• _INSTRUCTIONS FOR THE TASK_
Every line of the following records that includes "Gizmos" should be copied.

• _INPUT DATA_

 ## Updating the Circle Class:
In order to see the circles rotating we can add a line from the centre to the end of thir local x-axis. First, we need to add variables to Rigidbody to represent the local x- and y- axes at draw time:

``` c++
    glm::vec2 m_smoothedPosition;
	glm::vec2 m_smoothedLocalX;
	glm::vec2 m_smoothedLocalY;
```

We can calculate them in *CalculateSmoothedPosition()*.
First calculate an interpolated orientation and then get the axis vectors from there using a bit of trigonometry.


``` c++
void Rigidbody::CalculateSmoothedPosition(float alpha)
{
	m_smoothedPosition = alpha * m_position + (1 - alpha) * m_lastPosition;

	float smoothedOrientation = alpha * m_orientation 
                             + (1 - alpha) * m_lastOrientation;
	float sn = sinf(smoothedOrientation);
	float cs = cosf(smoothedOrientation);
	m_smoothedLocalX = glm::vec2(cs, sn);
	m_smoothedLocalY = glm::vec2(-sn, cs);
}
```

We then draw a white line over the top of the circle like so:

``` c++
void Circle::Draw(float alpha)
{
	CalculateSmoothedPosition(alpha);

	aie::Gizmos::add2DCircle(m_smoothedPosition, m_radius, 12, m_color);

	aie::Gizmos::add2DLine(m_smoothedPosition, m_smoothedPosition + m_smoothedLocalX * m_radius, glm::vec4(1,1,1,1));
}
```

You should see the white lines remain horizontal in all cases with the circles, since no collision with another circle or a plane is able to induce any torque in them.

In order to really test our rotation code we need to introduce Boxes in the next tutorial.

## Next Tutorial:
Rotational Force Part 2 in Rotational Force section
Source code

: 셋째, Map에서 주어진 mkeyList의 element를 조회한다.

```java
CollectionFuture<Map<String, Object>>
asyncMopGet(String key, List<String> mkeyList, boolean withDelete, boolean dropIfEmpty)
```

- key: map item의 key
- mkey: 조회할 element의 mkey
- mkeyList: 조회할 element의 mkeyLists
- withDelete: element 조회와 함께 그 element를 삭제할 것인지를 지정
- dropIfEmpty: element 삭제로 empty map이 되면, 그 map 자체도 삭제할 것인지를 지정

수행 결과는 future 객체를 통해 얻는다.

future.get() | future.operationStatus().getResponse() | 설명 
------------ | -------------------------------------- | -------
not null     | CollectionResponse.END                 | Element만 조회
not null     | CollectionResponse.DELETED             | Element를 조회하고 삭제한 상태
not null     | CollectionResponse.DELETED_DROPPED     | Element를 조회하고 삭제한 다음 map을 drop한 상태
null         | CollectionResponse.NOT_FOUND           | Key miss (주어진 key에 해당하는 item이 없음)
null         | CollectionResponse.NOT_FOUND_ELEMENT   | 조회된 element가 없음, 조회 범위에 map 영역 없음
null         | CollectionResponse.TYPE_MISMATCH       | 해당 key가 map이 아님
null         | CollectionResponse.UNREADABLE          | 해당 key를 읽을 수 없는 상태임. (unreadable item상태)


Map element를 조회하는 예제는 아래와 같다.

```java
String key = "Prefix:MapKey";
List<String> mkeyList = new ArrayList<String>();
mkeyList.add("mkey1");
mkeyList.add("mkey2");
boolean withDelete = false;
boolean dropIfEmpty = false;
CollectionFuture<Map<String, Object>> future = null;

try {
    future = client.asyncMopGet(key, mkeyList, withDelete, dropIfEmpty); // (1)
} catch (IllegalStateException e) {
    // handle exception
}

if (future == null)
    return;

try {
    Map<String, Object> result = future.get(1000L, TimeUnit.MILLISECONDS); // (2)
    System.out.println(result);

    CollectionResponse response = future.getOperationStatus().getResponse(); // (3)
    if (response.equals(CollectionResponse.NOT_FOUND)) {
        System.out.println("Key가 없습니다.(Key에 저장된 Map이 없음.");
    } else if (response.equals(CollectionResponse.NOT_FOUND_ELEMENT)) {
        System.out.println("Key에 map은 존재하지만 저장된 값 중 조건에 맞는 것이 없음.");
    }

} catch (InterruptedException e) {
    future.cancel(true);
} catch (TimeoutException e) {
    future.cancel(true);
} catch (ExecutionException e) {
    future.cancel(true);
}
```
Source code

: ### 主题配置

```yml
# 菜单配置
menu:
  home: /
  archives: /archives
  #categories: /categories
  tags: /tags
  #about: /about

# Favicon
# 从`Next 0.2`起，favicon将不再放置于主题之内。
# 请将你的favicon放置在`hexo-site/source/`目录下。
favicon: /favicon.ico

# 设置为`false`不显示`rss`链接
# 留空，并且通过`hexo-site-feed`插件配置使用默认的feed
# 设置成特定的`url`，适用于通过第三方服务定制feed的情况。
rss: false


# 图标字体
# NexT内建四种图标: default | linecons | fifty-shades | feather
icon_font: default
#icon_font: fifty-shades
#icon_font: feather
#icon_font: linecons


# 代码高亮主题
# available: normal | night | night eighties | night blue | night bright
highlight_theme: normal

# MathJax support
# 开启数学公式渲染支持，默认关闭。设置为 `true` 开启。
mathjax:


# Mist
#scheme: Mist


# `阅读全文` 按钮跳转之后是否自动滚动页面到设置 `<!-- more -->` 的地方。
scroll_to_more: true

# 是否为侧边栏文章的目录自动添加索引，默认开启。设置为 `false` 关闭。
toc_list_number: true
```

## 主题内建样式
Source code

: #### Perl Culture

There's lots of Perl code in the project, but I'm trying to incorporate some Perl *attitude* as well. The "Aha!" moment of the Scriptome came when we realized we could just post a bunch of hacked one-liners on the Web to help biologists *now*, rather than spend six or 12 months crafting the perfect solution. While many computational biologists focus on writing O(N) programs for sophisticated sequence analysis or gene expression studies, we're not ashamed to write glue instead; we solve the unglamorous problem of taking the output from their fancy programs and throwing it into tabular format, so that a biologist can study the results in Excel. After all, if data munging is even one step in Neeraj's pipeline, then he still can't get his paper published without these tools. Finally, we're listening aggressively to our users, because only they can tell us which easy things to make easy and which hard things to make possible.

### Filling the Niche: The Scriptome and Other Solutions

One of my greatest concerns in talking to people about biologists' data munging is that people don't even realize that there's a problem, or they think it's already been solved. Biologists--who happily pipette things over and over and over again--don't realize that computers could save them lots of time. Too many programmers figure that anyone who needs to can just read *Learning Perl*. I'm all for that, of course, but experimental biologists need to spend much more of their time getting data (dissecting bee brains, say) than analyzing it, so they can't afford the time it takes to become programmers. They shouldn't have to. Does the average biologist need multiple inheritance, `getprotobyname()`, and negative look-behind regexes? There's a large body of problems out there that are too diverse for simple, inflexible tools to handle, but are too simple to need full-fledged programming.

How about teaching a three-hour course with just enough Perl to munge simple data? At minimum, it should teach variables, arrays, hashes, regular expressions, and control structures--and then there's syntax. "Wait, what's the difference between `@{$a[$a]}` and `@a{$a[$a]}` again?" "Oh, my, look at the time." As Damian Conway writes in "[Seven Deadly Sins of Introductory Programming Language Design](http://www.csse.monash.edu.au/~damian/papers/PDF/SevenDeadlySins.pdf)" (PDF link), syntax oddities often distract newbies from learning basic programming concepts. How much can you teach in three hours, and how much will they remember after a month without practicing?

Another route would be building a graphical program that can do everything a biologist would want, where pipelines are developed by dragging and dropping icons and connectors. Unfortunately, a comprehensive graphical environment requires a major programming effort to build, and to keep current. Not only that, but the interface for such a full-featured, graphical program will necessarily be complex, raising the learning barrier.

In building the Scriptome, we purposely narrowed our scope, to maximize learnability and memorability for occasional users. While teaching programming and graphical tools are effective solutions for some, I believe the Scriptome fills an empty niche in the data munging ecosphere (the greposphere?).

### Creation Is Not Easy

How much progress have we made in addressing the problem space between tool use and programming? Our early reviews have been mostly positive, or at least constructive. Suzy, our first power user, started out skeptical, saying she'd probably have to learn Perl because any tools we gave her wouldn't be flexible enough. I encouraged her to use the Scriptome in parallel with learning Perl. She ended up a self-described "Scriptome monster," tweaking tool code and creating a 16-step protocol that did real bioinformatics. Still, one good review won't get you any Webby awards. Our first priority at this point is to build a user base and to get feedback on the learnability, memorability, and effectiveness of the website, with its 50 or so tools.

• _SOLUTION TO THIS EXERCISE_
	aie::Gizmos::add2DCircle(m_smoothedPosition, m_radius, 12, m_color);
	aie::Gizmos::add2DLine(m_smoothedPosition, m_smoothedPosition + m_smoothedLocalX * m_radius, glm::vec4(1,1,1,1));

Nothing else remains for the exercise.